Don't know if it matters, but if you have anything plugged into a USB 3 port remove it, and only use USB 2 ports.


----------



## Macboatmaster

Yes I agree a very good point I missed that one - connect to the usb port below the LAN port


Also if it sees the hard disk but still produces the message 
A media driver your computer needs is missing. This could be a DVD, USB, or Hard disk driver. If you have a CD, DVD, or USB flash drive with the driver on it, please insert it now. 


then it is NOT the SATA driver - on the other hand if it never sees the hard drive on which it is offering as the installation drive then it may well be the SATA driver


----------



## xandin4

OK!!! I finally have an update! I bought a fairly inexpensive DVD Writer ($25) and that corrected the initial error I was getting. Yay! Then I hit another wall, in that I had to install the driver for the hd. Silly me was using my Mac to download the driver, but was stuck with the .exe file. I finally booted up my other hd and downloaded/extracted the bleeping file, and that fixed THAT issue. Now I am happily installing Windows, until the next issue arises. 
I will update again when everything is done and I am fully operational. 
Thank you guys so much for all your help!!! I'm quite certain I would not be finishing this tonight were it not for this site. Love it!


----------



## xandin4

Well, I spoke way too soon.
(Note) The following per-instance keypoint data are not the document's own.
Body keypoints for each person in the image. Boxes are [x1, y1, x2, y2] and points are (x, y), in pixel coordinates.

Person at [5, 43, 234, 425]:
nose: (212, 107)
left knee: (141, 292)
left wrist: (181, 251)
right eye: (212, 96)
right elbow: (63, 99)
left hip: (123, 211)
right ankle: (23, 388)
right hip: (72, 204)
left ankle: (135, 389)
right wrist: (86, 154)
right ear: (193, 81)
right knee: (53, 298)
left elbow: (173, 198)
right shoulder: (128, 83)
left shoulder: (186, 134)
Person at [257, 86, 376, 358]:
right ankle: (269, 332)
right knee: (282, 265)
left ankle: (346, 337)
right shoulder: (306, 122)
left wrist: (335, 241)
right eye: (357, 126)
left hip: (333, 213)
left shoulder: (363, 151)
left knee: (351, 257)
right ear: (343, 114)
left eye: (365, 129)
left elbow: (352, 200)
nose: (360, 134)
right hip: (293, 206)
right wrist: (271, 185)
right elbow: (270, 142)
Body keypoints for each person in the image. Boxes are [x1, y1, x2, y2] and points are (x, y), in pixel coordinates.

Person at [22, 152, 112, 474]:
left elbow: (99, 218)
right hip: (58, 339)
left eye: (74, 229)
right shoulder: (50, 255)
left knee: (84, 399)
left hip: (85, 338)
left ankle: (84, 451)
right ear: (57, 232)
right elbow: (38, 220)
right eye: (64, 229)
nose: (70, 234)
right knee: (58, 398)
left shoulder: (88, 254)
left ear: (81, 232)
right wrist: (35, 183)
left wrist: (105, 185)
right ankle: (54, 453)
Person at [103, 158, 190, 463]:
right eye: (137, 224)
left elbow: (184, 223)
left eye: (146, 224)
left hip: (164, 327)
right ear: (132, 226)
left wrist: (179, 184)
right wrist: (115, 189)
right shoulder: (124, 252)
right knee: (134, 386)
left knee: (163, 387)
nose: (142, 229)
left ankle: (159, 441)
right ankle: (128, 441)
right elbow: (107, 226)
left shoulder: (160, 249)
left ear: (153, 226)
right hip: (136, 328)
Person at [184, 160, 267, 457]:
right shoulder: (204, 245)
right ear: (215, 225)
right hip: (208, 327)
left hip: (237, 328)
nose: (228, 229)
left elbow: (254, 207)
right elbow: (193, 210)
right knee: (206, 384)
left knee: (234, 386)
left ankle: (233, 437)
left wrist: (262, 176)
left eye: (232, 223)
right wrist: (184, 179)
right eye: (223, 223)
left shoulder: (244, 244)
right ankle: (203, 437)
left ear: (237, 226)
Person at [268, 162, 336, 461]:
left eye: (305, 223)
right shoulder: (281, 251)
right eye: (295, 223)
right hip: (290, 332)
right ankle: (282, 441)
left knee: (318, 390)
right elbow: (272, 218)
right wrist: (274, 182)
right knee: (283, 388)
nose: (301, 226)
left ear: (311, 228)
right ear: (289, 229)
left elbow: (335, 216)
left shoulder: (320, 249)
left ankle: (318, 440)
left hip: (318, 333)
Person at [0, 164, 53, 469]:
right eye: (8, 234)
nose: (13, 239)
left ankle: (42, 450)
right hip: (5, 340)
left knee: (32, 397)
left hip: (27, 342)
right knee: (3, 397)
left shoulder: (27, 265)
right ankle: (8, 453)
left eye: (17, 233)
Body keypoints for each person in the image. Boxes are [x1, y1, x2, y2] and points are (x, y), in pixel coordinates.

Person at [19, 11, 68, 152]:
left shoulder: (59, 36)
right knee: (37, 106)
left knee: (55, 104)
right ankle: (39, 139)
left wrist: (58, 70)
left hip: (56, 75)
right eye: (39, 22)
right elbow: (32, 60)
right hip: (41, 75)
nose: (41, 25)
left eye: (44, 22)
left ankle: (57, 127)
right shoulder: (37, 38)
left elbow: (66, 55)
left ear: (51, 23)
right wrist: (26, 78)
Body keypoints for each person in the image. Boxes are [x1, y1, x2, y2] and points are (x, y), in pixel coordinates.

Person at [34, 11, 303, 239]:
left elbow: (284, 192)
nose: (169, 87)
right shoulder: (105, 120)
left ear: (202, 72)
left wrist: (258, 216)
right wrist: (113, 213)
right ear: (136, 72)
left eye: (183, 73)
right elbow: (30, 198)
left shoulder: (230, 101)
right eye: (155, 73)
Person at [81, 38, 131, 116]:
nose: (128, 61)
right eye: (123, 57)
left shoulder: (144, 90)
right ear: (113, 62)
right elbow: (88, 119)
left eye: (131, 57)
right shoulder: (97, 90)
I ran into yet another snag. Even though I JUST downloaded the driver, 8.1 is unhappy with it.

"We couldn't install the [AMD SATA Controller ......\AHCI_w8\W864A\amd_sata.inf)] device driver. Contact your vendor for an updated driver."
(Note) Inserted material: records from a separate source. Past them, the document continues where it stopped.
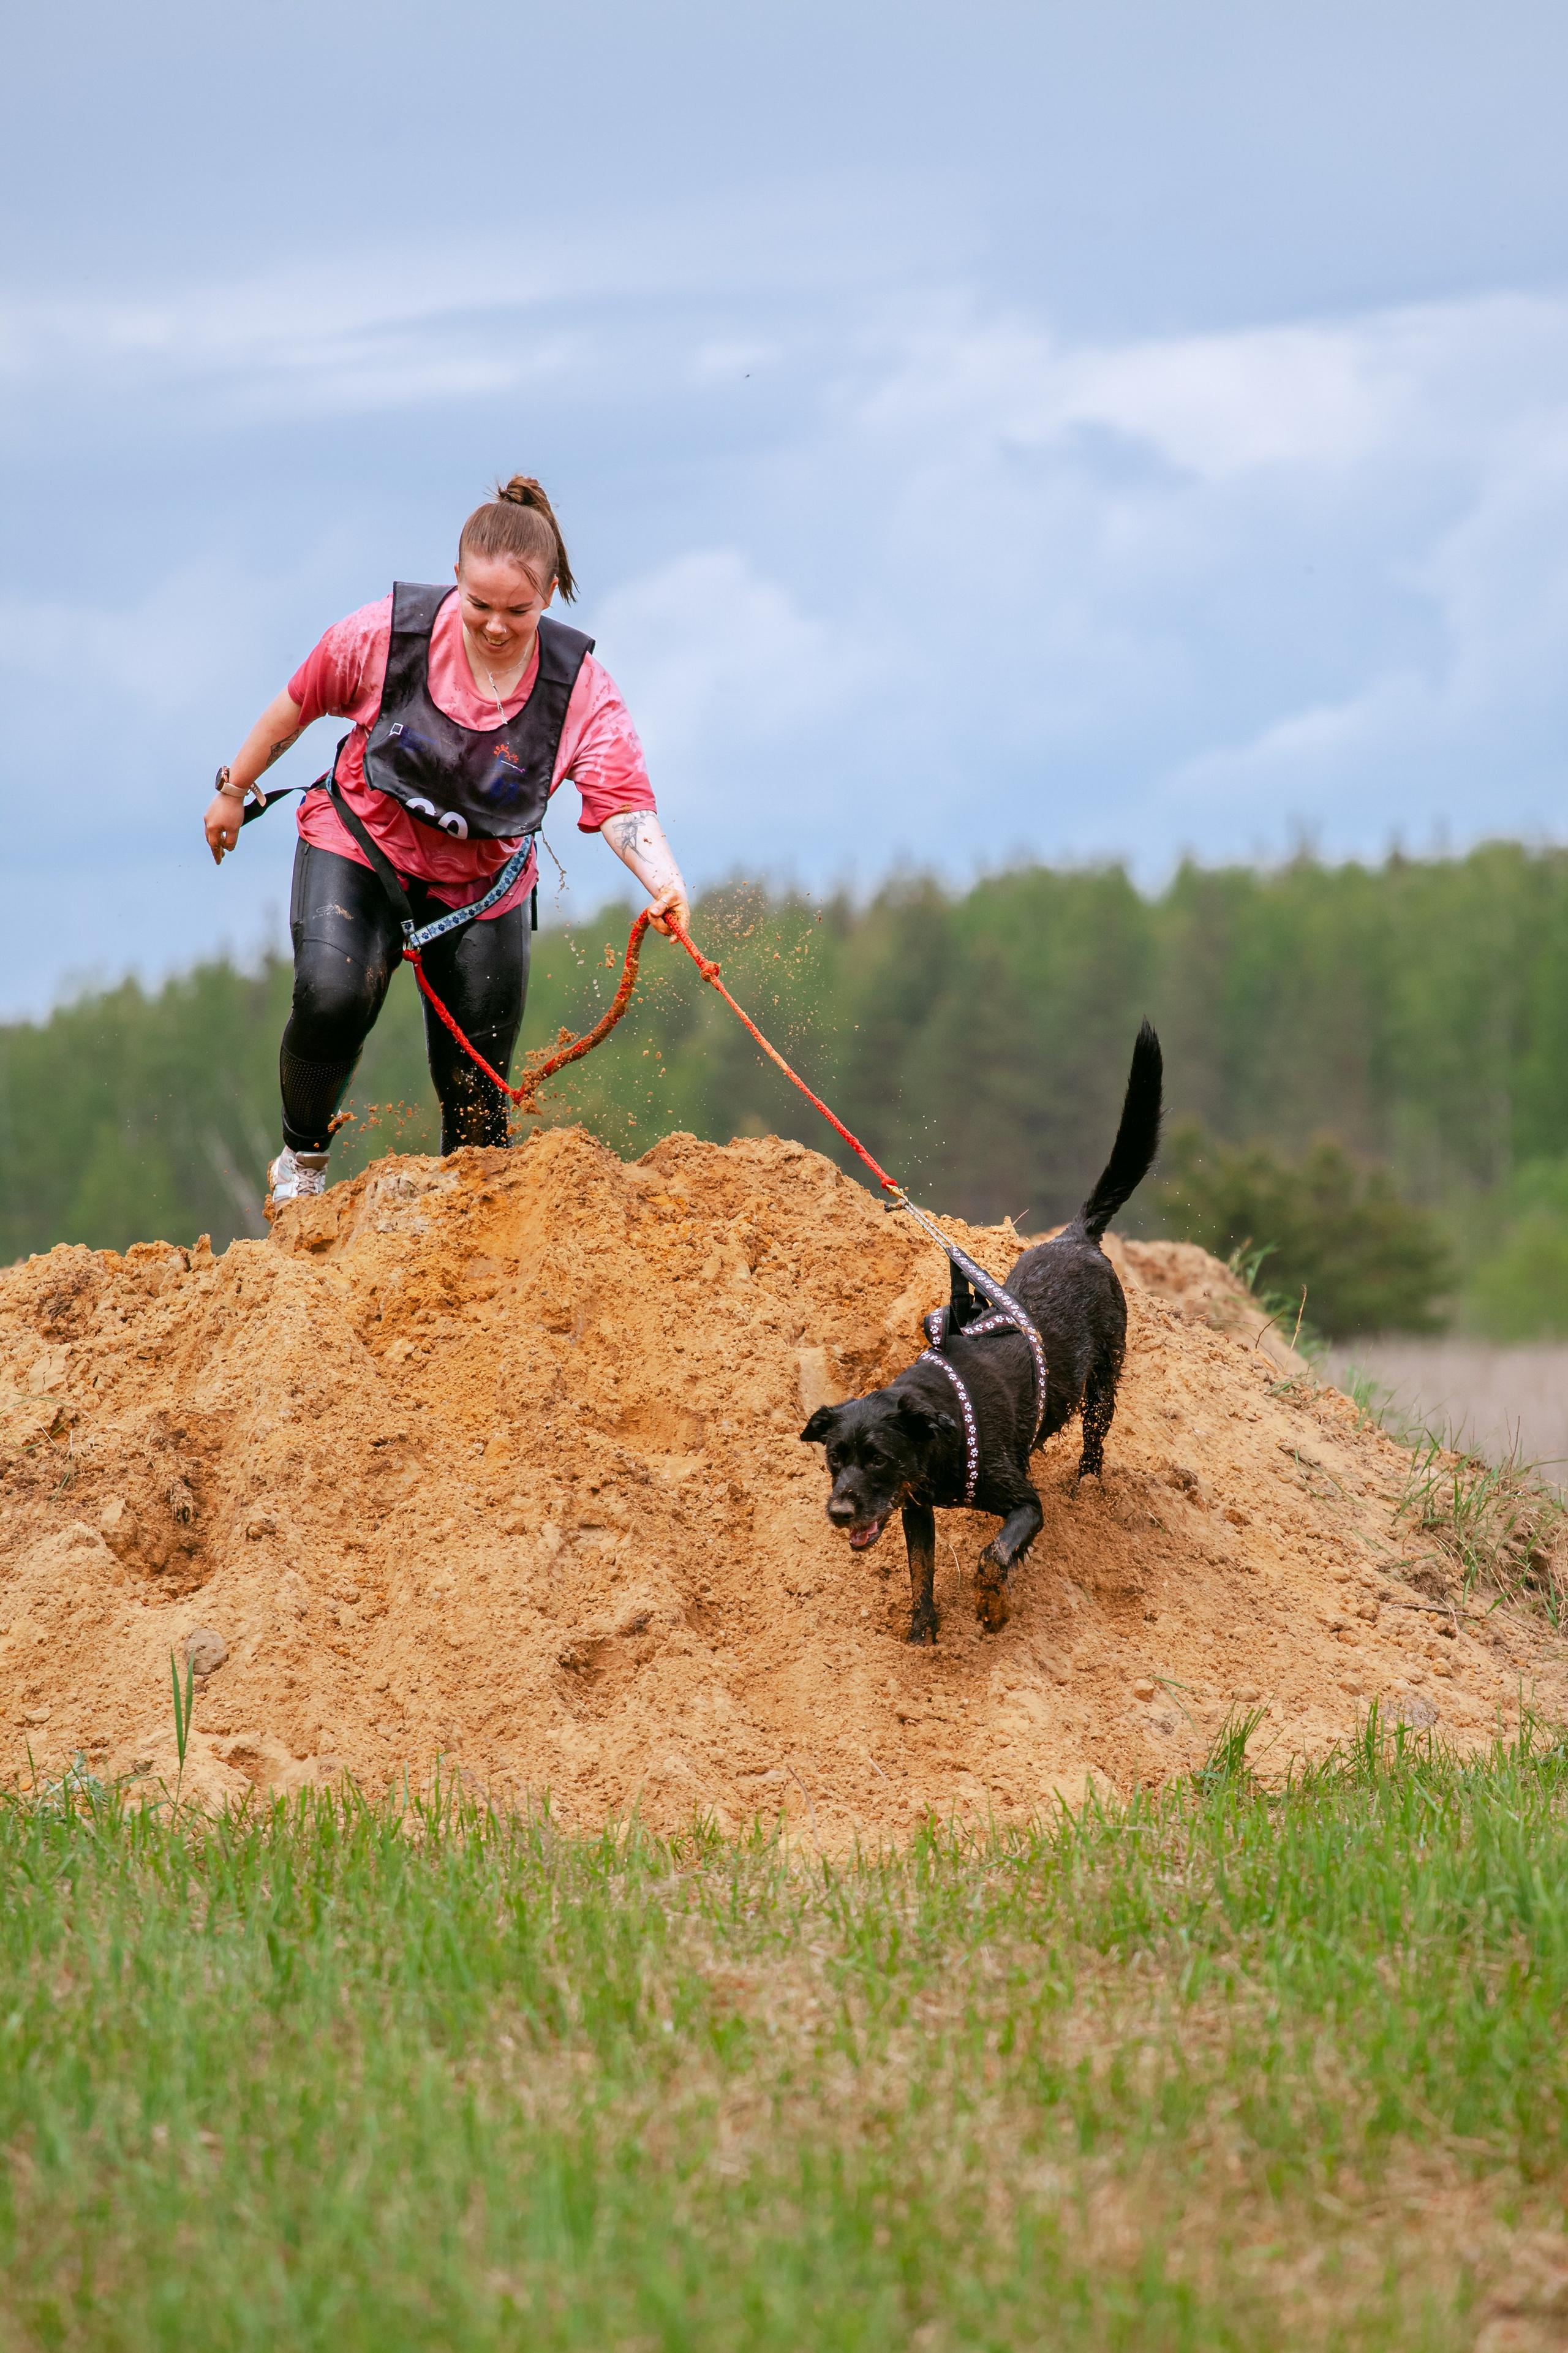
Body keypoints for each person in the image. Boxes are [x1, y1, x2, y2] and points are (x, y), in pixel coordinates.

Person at [205, 475, 690, 1202]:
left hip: (481, 889)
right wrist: (233, 792)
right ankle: (301, 1164)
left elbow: (622, 803)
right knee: (333, 996)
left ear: (550, 595)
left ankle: (466, 1225)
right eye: (480, 605)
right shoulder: (384, 634)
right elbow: (295, 708)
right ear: (455, 578)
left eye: (518, 611)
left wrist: (665, 883)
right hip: (362, 844)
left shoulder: (580, 688)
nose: (496, 626)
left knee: (475, 1093)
What the......ok ok fine. So I'm looking around and not finding much else for that driver. Am I missing something? I'm going to keep looking for another driver, but if someone knows the quick solution that would be fantastic. 
I swear. This better be the best running computer EVER once I'm finally finished.


----------



## Macboatmaster

have you downloaded the correct one by setting the OS to windows 8.1 64 bit although I think they offer the same for 8 and 8.1
Are you then selecting this file on the flash pen
see screenshot




also see my post 6 please re BIOS setup - have you set SATA detection




If that does not work and you do have the correct driver - go back to the motherboard site and download the chipset drivers
open those as you did with the SATA driver and when you have them open if you need to post back and we will try the SATA AHCI driver from there


----------



## xandin4

Yes, I am downloading the 8.1 64 bit driver. I don't get the option to select any driver I want, it's frustrating. If it's the right driver it will show. If not, nothing. 
I will try the other driver tomorrow. 
I tried looking for other drivers, but they were all .exe files which won't work. 
I'll let you know what I find tomorrow. 

Thanks!


----------



## Macboatmaster

When you are online and ready and able to work with me - while you can stay on for a while
post on here and as soon as I get the notification I will respond


In the meantime
Have you set the BIOS as I have mentioned
AND does the install see the hard drive or NOT 
There is a way to proceed but it is too complicated to explain - in type and leave it all with you as we really have to go through it step by step


Download that chipset driver I mentioned
Save it
extract it
open it and all the folders in it
and copy all of those to your flash pen


Then post when you are ready


----------



## xandin4

I'm here! I have a little time before I have to go, but we may be able to accomplish something. 
Is there a more efficient way to communicate?


----------



## Macboatmaster

No as all help must be in the forum
Download the chipset drivers from the Lenovo site
save them to the desktop
then right click and click extract - to here
then open the folder
then open packages
then open drivers


come back when you have got that far please


the next step - then open SB drv folder
that is Southbridge chipset drivers


WHEN you come back to me - please do answer those questions re the BIOS and does the install now see the drive OR NOT
as if it sees the drive and still provides that message it is NOT the SATA driver that is the problem


----------



## xandin4

Well, I started, but I got my old hard drive to work instead. I'll figure the new one out in a bit. I'll come back to this in a few days....hopefully you will be willing to help me still. 
Thanks!


----------



## Macboatmaster

Ok ready when you are


----------



## etaf

opened at OP request


----------



## xandin4

I'm so sorry I didn't respond and update this! I figured out the problem after some more testing, it was the HD. I called Western Digital and they tried all sorts of things, but still thought the HD was ok because of what they were seeing in the testing. However, I followed my gut intuition and ordered a replacement HD. Windows installed immediately and perfectly on the replacement drive, and my new system runs like a champ! 
Thanks so much to everyone for their help, but it was a hardware issue after all. Just wanted to let you know the outcome!!!


----------



## Macboatmaster

Cheers thanks for the update


----------